CA Assembly Member Asks Atty. Gen. Kamala Harris to Shut down Daily Fantasy Sites

The daily fantasy sports industry has come under attack in recent months and prompted lawmakers across the country to question its legality. While California Assembly Member Adam Gray introduced a bill in September which would license and regulate DFS operators, some believe that the state needs to start by clarifying whether it considers the game to be based on luck or skill.

DFS Illegal No Matter How Much Skill Involved

Assembly Member Mark Levine penned a letter to California’s Atty. Gen., Kamala Harris, earlier this month asking that she immediately shut down the DFS sites operating in the state.

Levine says that Golden State law specifically makes betting on fantasy sports illegal, as it has not been explicitly sanctioned by the government. He cites section 19801 of the Business and Professions Code in his argument: “no person in the state has a right to operate a gambling enterprise except as may be expressly permitted.”

Operating in something of a gray area, daily fantasy operators claim that the game they offer is skill-based, and therefore should not be considered gambling at all. The UIGEA federal legislation seems to back up that logic, as it creates a carveout for the fantasy sports industry. Opponents say that the law was written before DFS was even invented, and it should therefore be re-examined.

Can DFS Sites Be Trusted?

Even if the games are ruled to be skill-based, Levine says, “they should still specifically be regulated under California law before the games can operate in California.”

He believes that consumers deserve some protections from the DFS industry, which up till now has operated somewhat in the shadows, asking that its users simply trust them to do the right thing. That trust was tested earlier this year when a DraftKings employee accidentally published private company data, leading some to believe that its workers have access info which could give them an upper hand while playing at other DFS sites.

Nevada Takes Action

In his letter, Levine mentions that regulators in Nevada recently studied the issue and came to the conclusion that DFS is gambling, and have shut down daily fantasy operators until they acquire the appropriate gambling license.

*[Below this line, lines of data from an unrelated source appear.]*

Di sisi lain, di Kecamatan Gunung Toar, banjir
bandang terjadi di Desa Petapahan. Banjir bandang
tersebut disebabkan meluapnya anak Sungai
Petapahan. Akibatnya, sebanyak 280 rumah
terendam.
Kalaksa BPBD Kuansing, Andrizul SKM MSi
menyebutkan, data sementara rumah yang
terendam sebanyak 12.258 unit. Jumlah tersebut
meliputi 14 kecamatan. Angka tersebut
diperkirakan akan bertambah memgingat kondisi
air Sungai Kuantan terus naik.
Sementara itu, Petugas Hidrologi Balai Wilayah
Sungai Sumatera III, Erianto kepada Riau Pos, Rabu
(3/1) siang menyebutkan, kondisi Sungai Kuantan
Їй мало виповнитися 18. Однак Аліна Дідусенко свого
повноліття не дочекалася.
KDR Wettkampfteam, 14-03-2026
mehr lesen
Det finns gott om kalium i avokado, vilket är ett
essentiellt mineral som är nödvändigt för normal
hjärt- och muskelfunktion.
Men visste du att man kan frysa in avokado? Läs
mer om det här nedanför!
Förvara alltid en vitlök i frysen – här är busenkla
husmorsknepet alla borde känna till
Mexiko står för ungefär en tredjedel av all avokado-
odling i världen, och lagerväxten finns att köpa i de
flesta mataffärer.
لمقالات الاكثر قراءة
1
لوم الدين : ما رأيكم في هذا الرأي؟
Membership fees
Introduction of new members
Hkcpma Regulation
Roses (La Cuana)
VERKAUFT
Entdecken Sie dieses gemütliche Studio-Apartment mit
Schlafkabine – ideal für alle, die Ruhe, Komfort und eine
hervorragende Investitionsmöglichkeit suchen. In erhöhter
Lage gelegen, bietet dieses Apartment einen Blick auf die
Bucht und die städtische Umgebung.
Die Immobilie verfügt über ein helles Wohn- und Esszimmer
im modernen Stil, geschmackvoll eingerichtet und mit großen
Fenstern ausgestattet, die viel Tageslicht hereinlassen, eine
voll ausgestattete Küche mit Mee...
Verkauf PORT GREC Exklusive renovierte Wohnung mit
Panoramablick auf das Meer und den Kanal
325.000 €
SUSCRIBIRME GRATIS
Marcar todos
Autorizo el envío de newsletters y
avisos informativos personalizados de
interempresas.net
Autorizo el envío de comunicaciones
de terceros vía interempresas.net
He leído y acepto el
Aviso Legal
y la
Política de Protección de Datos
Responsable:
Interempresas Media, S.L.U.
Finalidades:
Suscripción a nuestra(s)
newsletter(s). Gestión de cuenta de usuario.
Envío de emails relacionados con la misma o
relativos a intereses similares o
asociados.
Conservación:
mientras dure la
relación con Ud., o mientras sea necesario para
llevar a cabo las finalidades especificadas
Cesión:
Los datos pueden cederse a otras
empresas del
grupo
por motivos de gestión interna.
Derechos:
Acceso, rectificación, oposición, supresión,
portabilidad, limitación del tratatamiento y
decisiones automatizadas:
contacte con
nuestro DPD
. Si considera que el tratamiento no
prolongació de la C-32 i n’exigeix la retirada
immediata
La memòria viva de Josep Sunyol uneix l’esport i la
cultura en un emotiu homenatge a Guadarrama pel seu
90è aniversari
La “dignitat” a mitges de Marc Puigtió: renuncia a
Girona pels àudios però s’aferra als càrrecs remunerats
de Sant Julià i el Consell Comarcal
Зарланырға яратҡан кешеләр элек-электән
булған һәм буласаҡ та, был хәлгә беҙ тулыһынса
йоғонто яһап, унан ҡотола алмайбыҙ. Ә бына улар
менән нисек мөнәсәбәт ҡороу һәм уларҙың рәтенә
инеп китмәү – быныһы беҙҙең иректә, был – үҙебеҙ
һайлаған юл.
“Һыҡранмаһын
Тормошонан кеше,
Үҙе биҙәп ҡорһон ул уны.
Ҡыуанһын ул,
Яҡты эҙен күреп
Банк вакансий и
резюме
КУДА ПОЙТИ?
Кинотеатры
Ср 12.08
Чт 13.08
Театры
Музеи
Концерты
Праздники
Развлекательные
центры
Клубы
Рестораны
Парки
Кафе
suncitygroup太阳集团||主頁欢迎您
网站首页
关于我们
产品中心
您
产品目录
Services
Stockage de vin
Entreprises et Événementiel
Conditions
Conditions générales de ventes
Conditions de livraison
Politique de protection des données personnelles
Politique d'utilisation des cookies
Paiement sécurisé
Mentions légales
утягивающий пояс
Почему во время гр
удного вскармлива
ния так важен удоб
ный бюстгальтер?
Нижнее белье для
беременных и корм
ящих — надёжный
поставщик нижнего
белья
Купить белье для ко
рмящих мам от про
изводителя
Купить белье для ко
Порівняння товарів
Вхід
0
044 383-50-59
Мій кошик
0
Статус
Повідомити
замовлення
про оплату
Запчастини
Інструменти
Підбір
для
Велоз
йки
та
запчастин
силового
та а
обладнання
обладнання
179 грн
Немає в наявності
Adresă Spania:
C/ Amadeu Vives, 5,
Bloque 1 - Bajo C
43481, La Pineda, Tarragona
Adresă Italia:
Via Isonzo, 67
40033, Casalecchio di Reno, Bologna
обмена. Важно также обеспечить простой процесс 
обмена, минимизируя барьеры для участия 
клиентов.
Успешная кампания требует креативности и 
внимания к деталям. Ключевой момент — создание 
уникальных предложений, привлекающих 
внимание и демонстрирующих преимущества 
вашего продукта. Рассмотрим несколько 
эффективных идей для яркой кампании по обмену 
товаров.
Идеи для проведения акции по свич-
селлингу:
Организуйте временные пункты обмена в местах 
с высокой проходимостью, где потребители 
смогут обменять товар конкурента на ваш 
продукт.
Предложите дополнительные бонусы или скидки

The New York Atty. Gen. also recently stunned the industry by making a similar claim and ordering DFS sites out of the state. FanDuel has stopped accepting deposits from players there, but DraftKings has continued to operate. Both sides will challenge the ruling in court.

If the ban is upheld there, it will be a big blow for the DFS industry, which counts New York players as about 10% of its user base. Cutting off California from DFS would be an even bigger blow, as the population of the Golden State is over two times that of New York.

While politicians debate the future of the industry, it’s important to keep in mind that strict, state-by-state, regulation of DFS would likely spell its end. Much like online poker operators, daily fantasy sites depend on large pools of players to offer big contests with large cash prizes for the winners. If lawmakers decide to ring-fence and restrict the games by state, it would likely be a death sentence for DFS.